'''

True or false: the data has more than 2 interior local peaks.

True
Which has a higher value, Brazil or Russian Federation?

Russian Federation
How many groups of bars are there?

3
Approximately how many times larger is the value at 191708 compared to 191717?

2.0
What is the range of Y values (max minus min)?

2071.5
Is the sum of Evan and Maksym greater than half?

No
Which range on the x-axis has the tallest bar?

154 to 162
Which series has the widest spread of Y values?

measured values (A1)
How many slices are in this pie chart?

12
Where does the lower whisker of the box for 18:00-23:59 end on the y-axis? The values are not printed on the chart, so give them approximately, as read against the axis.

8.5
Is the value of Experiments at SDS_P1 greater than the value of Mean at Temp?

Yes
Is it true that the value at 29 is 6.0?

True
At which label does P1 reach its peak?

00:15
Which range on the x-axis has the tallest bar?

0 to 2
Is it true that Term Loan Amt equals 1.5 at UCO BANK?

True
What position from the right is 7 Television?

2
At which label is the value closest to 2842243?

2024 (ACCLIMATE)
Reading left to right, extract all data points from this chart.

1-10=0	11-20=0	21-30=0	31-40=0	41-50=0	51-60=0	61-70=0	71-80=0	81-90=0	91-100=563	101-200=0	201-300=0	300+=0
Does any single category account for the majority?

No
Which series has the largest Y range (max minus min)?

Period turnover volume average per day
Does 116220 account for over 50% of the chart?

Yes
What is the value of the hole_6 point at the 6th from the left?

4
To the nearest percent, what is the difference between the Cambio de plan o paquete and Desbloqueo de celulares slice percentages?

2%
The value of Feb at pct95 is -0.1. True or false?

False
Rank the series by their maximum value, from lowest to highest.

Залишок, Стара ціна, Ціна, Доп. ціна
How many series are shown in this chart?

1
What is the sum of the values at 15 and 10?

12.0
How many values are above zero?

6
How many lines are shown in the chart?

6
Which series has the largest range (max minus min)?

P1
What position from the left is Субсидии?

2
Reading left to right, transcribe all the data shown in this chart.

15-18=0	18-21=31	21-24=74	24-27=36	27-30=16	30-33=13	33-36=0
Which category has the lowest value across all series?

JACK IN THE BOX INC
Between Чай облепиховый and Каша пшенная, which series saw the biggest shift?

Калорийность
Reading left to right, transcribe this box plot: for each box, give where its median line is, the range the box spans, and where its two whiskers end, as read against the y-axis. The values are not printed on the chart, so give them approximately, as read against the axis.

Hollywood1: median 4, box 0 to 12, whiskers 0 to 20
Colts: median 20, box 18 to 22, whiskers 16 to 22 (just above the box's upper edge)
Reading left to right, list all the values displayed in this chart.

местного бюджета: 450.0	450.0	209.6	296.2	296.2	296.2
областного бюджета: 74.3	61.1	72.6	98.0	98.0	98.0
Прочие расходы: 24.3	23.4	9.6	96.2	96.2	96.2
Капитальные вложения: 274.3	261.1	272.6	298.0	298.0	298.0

'''

EXERCISE DIRECTIONS. Reproduce all the records above, swapping "tallest bar" for "highest bar" wherever it occurs and changing nothing else.

RESULT BELOW.
True or false: the data has more than 2 interior local peaks.

True
Which has a higher value, Brazil or Russian Federation?

Russian Federation
How many groups of bars are there?

3
Approximately how many times larger is the value at 191708 compared to 191717?

2.0
What is the range of Y values (max minus min)?

2071.5
Is the sum of Evan and Maksym greater than half?

No
Which range on the x-axis has the highest bar?

154 to 162
Which series has the widest spread of Y values?

measured values (A1)
How many slices are in this pie chart?

12
Where does the lower whisker of the box for 18:00-23:59 end on the y-axis? The values are not printed on the chart, so give them approximately, as read against the axis.

8.5
Is the value of Experiments at SDS_P1 greater than the value of Mean at Temp?

Yes
Is it true that the value at 29 is 6.0?

True
At which label does P1 reach its peak?

00:15
Which range on the x-axis has the highest bar?

0 to 2
Is it true that Term Loan Amt equals 1.5 at UCO BANK?

True
What position from the right is 7 Television?

2
At which label is the value closest to 2842243?

2024 (ACCLIMATE)
Reading left to right, extract all data points from this chart.

1-10=0	11-20=0	21-30=0	31-40=0	41-50=0	51-60=0	61-70=0	71-80=0	81-90=0	91-100=563	101-200=0	201-300=0	300+=0
Does any single category account for the majority?

No
Which series has the largest Y range (max minus min)?

Period turnover volume average per day
Does 116220 account for over 50% of the chart?

Yes
What is the value of the hole_6 point at the 6th from the left?

4
To the nearest percent, what is the difference between the Cambio de plan o paquete and Desbloqueo de celulares slice percentages?

2%
The value of Feb at pct95 is -0.1. True or false?

False
Rank the series by their maximum value, from lowest to highest.

Залишок, Стара ціна, Ціна, Доп. ціна
How many series are shown in this chart?

1
What is the sum of the values at 15 and 10?

12.0
How many values are above zero?

6
How many lines are shown in the chart?

6
Which series has the largest range (max minus min)?

P1
What position from the left is Субсидии?

2
Reading left to right, transcribe all the data shown in this chart.

15-18=0	18-21=31	21-24=74	24-27=36	27-30=16	30-33=13	33-36=0
Which category has the lowest value across all series?

JACK IN THE BOX INC
Between Чай облепиховый and Каша пшенная, which series saw the biggest shift?

Калорийность
Reading left to right, transcribe this box plot: for each box, give where its median line is, the range the box spans, and where its two whiskers end, as read against the y-axis. The values are not printed on the chart, so give them approximately, as read against the axis.

Hollywood1: median 4, box 0 to 12, whiskers 0 to 20
Colts: median 20, box 18 to 22, whiskers 16 to 22 (just above the box's upper edge)
Reading left to right, list all the values displayed in this chart.

местного бюджета: 450.0	450.0	209.6	296.2	296.2	296.2
областного бюджета: 74.3	61.1	72.6	98.0	98.0	98.0
Прочие расходы: 24.3	23.4	9.6	96.2	96.2	96.2
Капитальные вложения: 274.3	261.1	272.6	298.0	298.0	298.0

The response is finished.